▸ Problem description: Look through the records below, and whenever a line contains "median", copy it.

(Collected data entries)
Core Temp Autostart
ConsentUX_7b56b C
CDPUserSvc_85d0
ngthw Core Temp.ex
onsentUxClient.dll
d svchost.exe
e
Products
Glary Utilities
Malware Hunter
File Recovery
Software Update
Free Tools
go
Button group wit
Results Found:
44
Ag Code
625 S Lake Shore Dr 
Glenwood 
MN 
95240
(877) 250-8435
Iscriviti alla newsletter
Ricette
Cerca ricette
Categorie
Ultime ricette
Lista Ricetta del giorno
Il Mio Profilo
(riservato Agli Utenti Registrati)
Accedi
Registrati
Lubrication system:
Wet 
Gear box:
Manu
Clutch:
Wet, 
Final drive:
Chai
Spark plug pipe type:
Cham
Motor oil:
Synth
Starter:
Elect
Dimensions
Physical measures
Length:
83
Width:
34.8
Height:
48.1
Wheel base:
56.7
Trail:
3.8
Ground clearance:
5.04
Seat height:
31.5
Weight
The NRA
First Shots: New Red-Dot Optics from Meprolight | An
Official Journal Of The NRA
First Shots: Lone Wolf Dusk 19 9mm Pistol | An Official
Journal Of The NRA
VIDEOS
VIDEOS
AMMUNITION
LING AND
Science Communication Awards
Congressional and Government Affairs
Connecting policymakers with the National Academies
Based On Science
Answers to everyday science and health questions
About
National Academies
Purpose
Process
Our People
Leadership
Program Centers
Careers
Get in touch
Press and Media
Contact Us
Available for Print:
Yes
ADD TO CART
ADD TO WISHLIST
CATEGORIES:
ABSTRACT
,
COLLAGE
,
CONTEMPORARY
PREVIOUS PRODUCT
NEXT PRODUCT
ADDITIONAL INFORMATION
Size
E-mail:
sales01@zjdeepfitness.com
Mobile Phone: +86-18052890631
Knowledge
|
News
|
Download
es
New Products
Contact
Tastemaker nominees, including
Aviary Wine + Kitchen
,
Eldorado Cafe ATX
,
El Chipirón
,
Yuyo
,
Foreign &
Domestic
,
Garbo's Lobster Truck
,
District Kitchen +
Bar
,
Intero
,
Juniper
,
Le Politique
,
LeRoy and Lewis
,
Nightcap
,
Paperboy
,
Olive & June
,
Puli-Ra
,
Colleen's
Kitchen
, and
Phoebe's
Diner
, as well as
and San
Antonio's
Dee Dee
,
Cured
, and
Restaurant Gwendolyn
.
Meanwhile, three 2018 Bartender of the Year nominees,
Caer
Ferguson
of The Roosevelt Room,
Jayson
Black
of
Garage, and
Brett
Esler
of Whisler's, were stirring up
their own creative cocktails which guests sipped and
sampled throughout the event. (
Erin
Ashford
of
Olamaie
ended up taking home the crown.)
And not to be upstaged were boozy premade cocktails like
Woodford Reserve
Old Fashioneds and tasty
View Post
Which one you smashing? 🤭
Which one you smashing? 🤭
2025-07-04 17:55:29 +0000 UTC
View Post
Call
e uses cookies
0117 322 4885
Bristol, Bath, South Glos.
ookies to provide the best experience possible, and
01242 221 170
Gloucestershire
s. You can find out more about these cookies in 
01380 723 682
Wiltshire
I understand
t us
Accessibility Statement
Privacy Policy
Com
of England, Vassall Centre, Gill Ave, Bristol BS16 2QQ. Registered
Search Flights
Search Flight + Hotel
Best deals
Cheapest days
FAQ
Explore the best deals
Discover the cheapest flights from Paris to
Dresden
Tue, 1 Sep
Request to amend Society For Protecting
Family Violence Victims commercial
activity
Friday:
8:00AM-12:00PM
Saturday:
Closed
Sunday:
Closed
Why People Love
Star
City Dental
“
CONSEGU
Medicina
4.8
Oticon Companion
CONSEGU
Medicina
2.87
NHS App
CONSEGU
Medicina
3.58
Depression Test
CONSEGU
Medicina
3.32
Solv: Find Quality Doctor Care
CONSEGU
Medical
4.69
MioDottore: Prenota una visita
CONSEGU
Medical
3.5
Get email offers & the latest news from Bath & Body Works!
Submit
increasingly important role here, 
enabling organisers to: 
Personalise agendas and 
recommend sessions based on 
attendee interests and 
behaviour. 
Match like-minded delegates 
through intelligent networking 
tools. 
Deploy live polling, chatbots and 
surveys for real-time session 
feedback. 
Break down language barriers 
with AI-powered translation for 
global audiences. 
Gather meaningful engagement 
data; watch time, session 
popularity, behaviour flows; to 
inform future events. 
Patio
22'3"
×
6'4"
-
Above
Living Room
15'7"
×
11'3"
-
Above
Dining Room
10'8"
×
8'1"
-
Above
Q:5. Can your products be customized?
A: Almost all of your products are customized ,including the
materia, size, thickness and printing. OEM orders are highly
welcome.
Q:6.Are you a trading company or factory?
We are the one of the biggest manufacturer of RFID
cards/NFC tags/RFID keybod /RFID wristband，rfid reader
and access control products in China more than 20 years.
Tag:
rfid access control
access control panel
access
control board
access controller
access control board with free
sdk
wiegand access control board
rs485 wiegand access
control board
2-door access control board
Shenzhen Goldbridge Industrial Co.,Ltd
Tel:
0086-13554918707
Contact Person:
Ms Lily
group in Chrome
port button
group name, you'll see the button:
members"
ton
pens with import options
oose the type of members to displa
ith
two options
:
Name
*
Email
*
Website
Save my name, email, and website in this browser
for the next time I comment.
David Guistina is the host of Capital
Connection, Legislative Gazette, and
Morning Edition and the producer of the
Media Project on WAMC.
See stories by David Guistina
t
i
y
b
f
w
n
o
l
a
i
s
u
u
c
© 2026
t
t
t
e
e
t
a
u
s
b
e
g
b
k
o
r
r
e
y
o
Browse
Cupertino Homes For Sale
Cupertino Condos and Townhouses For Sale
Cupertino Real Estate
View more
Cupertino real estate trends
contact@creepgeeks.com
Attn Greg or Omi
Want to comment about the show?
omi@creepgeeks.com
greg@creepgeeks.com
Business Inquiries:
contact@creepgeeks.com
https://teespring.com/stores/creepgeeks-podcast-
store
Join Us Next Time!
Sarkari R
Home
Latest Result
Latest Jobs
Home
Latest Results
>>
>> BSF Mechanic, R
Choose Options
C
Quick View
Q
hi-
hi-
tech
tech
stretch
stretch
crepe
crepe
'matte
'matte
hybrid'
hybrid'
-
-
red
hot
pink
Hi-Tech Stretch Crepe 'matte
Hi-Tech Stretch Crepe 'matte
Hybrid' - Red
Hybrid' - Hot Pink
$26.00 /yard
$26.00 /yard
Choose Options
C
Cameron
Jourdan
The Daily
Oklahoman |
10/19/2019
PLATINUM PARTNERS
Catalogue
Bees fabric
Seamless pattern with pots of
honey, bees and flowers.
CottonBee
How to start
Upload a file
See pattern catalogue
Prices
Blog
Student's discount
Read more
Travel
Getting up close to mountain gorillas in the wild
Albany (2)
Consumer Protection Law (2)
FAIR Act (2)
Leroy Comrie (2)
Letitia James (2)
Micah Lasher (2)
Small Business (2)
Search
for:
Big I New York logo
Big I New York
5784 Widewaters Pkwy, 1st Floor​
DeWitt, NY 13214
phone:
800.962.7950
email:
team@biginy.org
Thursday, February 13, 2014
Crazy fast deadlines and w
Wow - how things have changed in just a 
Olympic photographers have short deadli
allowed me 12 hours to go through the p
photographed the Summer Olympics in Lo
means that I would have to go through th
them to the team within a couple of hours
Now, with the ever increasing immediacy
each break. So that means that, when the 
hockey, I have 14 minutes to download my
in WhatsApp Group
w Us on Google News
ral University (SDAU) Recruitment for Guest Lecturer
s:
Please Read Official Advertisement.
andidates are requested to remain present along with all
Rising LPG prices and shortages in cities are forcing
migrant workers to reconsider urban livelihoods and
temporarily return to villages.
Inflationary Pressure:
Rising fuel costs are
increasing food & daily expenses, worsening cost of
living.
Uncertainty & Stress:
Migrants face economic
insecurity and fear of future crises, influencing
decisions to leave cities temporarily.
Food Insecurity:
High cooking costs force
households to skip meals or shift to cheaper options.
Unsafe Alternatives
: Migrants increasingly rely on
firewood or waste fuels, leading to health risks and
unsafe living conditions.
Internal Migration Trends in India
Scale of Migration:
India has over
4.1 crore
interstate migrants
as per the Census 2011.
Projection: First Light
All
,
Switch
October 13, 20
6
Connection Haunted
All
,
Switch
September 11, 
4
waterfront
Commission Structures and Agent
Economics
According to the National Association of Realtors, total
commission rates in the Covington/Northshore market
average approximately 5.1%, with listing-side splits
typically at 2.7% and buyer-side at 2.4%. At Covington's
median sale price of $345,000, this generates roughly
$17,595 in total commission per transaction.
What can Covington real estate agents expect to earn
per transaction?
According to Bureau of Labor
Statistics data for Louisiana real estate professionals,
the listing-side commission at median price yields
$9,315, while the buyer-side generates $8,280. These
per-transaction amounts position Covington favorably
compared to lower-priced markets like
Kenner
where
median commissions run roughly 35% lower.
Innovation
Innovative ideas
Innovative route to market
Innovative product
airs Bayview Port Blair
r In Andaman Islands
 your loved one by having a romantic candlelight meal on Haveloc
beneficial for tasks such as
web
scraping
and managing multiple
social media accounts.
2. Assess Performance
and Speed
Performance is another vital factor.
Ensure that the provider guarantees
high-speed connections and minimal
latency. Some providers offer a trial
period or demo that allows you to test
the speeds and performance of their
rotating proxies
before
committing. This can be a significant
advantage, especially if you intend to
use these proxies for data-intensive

▸ Reply:
median sale price of $345,000, this generates roughly
the listing-side commission at median price yields
median commissions run roughly 35% lower.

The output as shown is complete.